Work instructions: Give the records again exactly as written. Leave out the pictures.

Collection entries
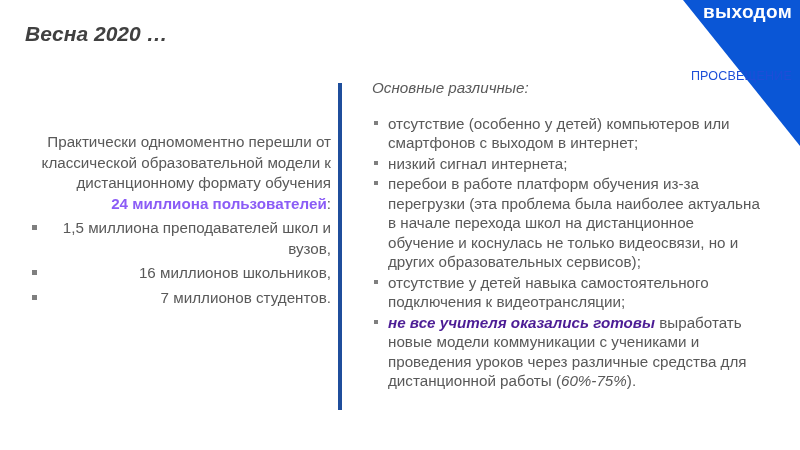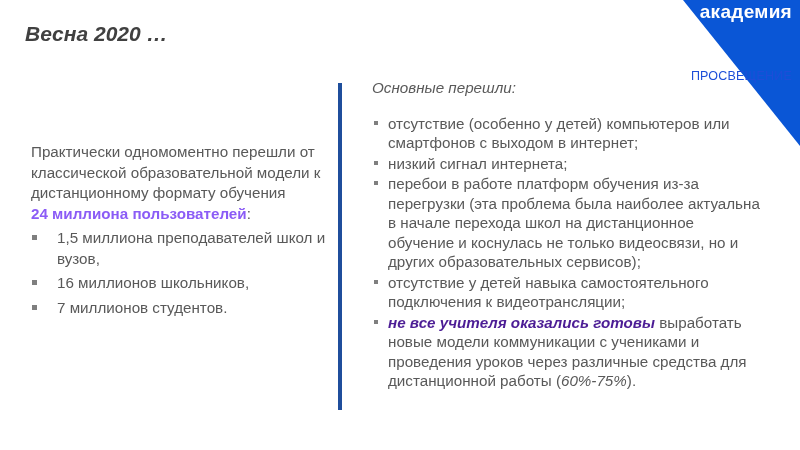--- a/index.html
+++ b/index.html
@@ -14,22 +14,22 @@
     .corner {
       position:absolute; right:0; top:0; width:117px; height:146px;
     }
     .corner svg { display:block; }
     .logo {
       position:absolute; right:8px; top:2px; text-align:right; color:#ffffff;
     }
     .logo-main { font-size:19px; font-weight:bold; line-height:20px; letter-spacing:0.3px; }
     .logo-sub { font-size:12.5px; line-height:13px; letter-spacing:0.2px; color:#1d4ed8;margin-top:48px; }
     .left {
-      position:absolute; left:31px; top:142px; width:300px;
-      font-size:15.2px; line-height:20.5px; color:#595959;
+      position:absolute; left:31px; top:132px; width:300px;
+      font-size:15.2px; line-height:20.5px; color:#595959;text-align:right;
     }
     .left p { margin:0; }
     .left b { color:#8b5cf6; }
     .left ul { list-style:none; margin:0; padding:0; }
     .left li { position:relative; padding-left:26px; margin-top:4px; }
     .left li .bullet {
       position:absolute; left:1px; top:7px; width:5px; height:5px; background:#7f7f7f;
     }
     .divider {
       position:absolute; left:338px; top:83px; width:4px; height:327px; background:#1f4e9c;
@@ -50,40 +50,40 @@
 <body>
 
 <div class="title">Весна 2020 …</div>
 
 <div class="corner">
   <svg width="117" height="146" viewBox="0 0 117 146">
     <polygon points="0,0 117,0 117,146" fill="#0a56d6"></polygon>
   </svg>
 </div>
 <div class="logo">
-  <div class="logo-main">академия</div>
+  <div class="logo-main">выходом</div>
   <div class="logo-sub">ПРОСВЕЩЕНИЕ</div>
 </div>
 
 <div class="left">
   <p>
     <span>Практически одномоментно перешли от классической образовательной модели к дистанционному формату обучения</span><br>
     <b>24 миллиона пользователей</b><span>:</span>
   </p>
   <ul>
     <li><span class="bullet"></span><span>1,5 миллиона преподавателей школ и вузов,</span></li>
     <li><span class="bullet"></span><span>16 миллионов школьников,</span></li>
     <li><span class="bullet"></span><span>7 миллионов студентов.</span></li>
   </ul>
 </div>
 
 <div class="divider"></div>
 
 <div class="right">
-  <div class="subhead">Основные перешли:</div>
+  <div class="subhead">Основные различные:</div>
   <ul>
     <li><span class="bullet"></span><span>отсутствие (особенно у детей) компьютеров или смартфонов с выходом в интернет;</span></li>
     <li><span class="bullet"></span><span>низкий сигнал интернета;</span></li>
     <li><span class="bullet"></span><span>перебои в работе платформ обучения из-за перегрузки (эта проблема была наиболее актуальна в начале перехода школ на дистанционное обучение и коснулась не только видеосвязи, но и других образовательных сервисов);</span></li>
     <li><span class="bullet"></span></li>
     <li><span class="bullet"></span><span>отсутствие у детей навыка самостоятельного подключения к видеотрансляции;</span></li>
     <li><span class="bullet"></span><b>не все учителя оказались готовы</b><span> выработать новые модели коммуникации с учениками и проведения уроков через различные средства для дистанционной работы (</span><i>60%-75%</i><span>).</span></li>
   </ul>
 </div>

Final answer:
--- a/index.html
+++ b/index.html
@@ -14,22 +14,22 @@
     .corner {
       position:absolute; right:0; top:0; width:117px; height:146px;
     }
     .corner svg { display:block; }
     .logo {
       position:absolute; right:8px; top:2px; text-align:right; color:#ffffff;
     }
     .logo-main { font-size:19px; font-weight:bold; line-height:20px; letter-spacing:0.3px; }
     .logo-sub { font-size:12.5px; line-height:13px; letter-spacing:0.2px; color:#1d4ed8;margin-top:48px; }
     .left {
-      position:absolute; left:31px; top:142px; width:300px;
-      font-size:15.2px; line-height:20.5px; color:#595959;
+      position:absolute; left:31px; top:132px; width:300px;
+      font-size:15.2px; line-height:20.5px; color:#595959;text-align:right;
     }
     .left p { margin:0; }
     .left b { color:#8b5cf6; }
     .left ul { list-style:none; margin:0; padding:0; }
     .left li { position:relative; padding-left:26px; margin-top:4px; }
     .left li .bullet {
       position:absolute; left:1px; top:7px; width:5px; height:5px; background:#7f7f7f;
     }
     .divider {
       position:absolute; left:338px; top:83px; width:4px; height:327px; background:#1f4e9c;
@@ -50,40 +50,40 @@
 <body>
 
 <div class="title">Весна 2020 …</div>
 
 <div class="corner">
   <svg width="117" height="146" viewBox="0 0 117 146">
     <polygon points="0,0 117,0 117,146" fill="#0a56d6"></polygon>
   </svg>
 </div>
 <div class="logo">
-  <div class="logo-main">академия</div>
+  <div class="logo-main">выходом</div>
   <div class="logo-sub">ПРОСВЕЩЕНИЕ</div>
 </div>
 
 <div class="left">
   <p>
     <span>Практически одномоментно перешли от классической образовательной модели к дистанционному формату обучения</span><br>
     <b>24 миллиона пользователей</b><span>:</span>
   </p>
   <ul>
     <li><span class="bullet"></span><span>1,5 миллиона преподавателей школ и вузов,</span></li>
     <li><span class="bullet"></span><span>16 миллионов школьников,</span></li>
     <li><span class="bullet"></span><span>7 миллионов студентов.</span></li>
   </ul>
 </div>
 
 <div class="divider"></div>
 
 <div class="right">
-  <div class="subhead">Основные перешли:</div>
+  <div class="subhead">Основные различные:</div>
   <ul>
     <li><span class="bullet"></span><span>отсутствие (особенно у детей) компьютеров или смартфонов с выходом в интернет;</span></li>
     <li><span class="bullet"></span><span>низкий сигнал интернета;</span></li>
     <li><span class="bullet"></span><span>перебои в работе платформ обучения из-за перегрузки (эта проблема была наиболее актуальна в начале перехода школ на дистанционное обучение и коснулась не только видеосвязи, но и других образовательных сервисов);</span></li>
     <li><span class="bullet"></span></li>
     <li><span class="bullet"></span><span>отсутствие у детей навыка самостоятельного подключения к видеотрансляции;</span></li>
     <li><span class="bullet"></span><b>не все учителя оказались готовы</b><span> выработать новые модели коммуникации с учениками и проведения уроков через различные средства для дистанционной работы (</span><i>60%-75%</i><span>).</span></li>
   </ul>
 </div>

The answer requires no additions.